Bu cümlelerde tonlarca teori çıkartıp, kombin yapılacak malzeme var. İkilinin
babalarından dolayı aslında bayağı mazileri olduğunu öğrendik nihayet.
Zamanında İdris ve Emrah Amir’in babasının anlaşması olduğu için Çukur’a polis
giremiyormuş. İşte işin en eğlenceli kısmı da burada başlıyor zaten. 2.
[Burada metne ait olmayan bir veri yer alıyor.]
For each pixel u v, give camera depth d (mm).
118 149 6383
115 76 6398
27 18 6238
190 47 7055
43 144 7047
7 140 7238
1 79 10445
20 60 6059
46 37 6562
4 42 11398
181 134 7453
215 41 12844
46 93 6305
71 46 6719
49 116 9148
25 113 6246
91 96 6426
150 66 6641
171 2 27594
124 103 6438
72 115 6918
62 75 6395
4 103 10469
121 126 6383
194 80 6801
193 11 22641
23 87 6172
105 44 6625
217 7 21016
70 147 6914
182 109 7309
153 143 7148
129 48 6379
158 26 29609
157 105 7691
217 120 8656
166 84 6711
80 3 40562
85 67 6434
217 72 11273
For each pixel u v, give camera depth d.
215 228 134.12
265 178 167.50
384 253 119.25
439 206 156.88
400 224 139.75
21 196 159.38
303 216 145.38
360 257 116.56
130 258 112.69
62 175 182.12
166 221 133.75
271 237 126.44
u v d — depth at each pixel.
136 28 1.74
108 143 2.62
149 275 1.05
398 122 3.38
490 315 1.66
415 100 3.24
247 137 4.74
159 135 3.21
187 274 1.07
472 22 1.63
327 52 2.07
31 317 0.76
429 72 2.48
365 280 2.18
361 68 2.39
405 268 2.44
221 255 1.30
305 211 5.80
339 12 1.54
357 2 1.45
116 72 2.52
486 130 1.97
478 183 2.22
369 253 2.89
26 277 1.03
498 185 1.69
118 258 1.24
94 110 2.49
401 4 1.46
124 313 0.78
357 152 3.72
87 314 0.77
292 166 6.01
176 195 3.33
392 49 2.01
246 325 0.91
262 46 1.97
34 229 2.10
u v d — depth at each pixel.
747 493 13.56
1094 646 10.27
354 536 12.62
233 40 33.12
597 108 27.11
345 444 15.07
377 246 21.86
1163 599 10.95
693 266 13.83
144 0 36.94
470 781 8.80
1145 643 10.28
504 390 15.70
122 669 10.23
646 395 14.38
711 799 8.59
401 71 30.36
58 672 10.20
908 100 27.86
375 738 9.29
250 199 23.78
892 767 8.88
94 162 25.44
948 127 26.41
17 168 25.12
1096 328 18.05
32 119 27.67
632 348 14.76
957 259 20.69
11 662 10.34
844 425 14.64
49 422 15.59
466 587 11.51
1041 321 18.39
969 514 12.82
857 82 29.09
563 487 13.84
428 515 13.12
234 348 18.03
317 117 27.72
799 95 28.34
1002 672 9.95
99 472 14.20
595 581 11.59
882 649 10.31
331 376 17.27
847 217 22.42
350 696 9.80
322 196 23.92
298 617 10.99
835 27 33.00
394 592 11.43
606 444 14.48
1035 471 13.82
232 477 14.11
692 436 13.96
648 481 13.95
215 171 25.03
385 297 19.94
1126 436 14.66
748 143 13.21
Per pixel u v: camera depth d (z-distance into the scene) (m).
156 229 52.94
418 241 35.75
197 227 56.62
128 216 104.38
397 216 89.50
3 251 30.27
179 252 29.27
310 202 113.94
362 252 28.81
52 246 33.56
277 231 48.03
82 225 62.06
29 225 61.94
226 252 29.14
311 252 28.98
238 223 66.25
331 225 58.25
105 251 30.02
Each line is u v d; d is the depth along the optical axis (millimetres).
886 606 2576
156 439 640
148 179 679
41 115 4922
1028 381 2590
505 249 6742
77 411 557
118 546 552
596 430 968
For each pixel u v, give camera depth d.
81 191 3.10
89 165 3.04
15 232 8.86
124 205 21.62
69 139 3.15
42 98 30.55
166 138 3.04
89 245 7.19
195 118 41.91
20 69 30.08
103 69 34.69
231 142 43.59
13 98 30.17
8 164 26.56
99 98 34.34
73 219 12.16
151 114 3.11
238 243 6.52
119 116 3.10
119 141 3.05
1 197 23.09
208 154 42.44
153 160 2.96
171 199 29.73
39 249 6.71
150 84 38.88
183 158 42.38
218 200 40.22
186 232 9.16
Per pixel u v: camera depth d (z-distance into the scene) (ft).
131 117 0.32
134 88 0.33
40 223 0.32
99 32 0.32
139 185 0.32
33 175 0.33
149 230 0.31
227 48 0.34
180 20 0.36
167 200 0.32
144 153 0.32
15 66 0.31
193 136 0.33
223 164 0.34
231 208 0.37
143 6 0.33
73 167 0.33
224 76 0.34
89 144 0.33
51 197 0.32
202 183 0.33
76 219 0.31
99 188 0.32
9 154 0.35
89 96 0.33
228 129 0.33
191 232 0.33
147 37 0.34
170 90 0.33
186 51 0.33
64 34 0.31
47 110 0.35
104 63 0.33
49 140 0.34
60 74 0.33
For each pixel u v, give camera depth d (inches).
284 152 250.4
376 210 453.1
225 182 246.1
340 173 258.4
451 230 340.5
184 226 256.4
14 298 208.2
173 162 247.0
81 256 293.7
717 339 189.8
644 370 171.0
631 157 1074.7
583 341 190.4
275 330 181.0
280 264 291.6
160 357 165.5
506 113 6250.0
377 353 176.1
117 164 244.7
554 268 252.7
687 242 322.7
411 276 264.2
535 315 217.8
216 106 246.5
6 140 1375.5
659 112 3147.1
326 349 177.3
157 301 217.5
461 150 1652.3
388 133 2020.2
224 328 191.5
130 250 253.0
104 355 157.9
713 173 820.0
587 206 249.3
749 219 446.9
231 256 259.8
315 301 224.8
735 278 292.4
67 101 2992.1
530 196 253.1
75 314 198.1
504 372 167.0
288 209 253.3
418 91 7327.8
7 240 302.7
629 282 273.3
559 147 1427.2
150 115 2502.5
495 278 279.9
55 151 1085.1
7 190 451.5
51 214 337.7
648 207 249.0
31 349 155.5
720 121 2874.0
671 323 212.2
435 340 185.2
bölümden beri bir şekilde dönüp dolaşıp bu işlerin ucunun Sena’ya varacağını
biliyorduk. Çünkü Sena nerdeyse her işin merkezinde olmasına rağmen hakkında en
az bilgi sahibi olduğumuz karakterlerden
biriydi. Bildiğimiz tek şey annesiyle arasının bozuk olduğu bunun sebebinin de
ağabeyi olmasıydı. Emrah’ın gelişiyle tüm taşlar bir güzel yerine oturdu.
Her
kardeş birbiriyle can ciğer olacak diye bir kural yok tabii. Sena ve Emrah arasındaki
öfke ve gerilimin temeli sağlam ve mantıklı bir sebeptir umarım. Emrah’ın böyle
deli fişek hatta eğlenceli bir tip olduğunu görmesek aralarında geçmişte
yaşanmış şiddetten, tacize bir sürü ağır sebep sayabilirdik belki ama Emrah da
öyle bir tip hiç yok. Tipe göre de yargılanmaz elbette ama bu tarz sebepler
Emrah’a pek gitmez gibi. Aileler arası anlaşmalardan kaynaklı bir kavga sebebi
olabilir belki. Benim asıl merak ettiğim Yamaç, Sena ve Emrah üçgeninde neler
neler izleyeceğimiz… Kayınbiraderlerin atışmaları eğlenceli olacaktır bence.
Yeni bölümden verilen sahne bu hafta izlediğimiz bölümden daha
çok ilgi çekiciydi aslında. Üzerine konuşacak daha çok malzeme verdi bize.
Medet’imizin yüzünü dağıtan, perişan eden kişi eğer Beyefendi’yse Sadettin Reis
dirildiğinde güzel bir küfür serisi daha gelecek demektir. Haftaya Yamaç’ı
vurmaya kalkışacak kadar Medet’e kim, yine nasıl bir gaz verecek acaba? Tabii
bir de Selim var. Vurulduğuna mı şaşırsam yoksa Yamaç’ın önüne atlayarak
vurulduğuna mı şaşırsam karar veremedim valla! Vurulan, patlayan ve kriz
geçirenlerin ardı arkası kesilmiyor haftalardır fakat kadromuz hala aynı,
sapasağlam duruyor. Ölüm piyangosu kime vuracak? Merakla bekliyoruz…
Haftaya görüşmek üzere…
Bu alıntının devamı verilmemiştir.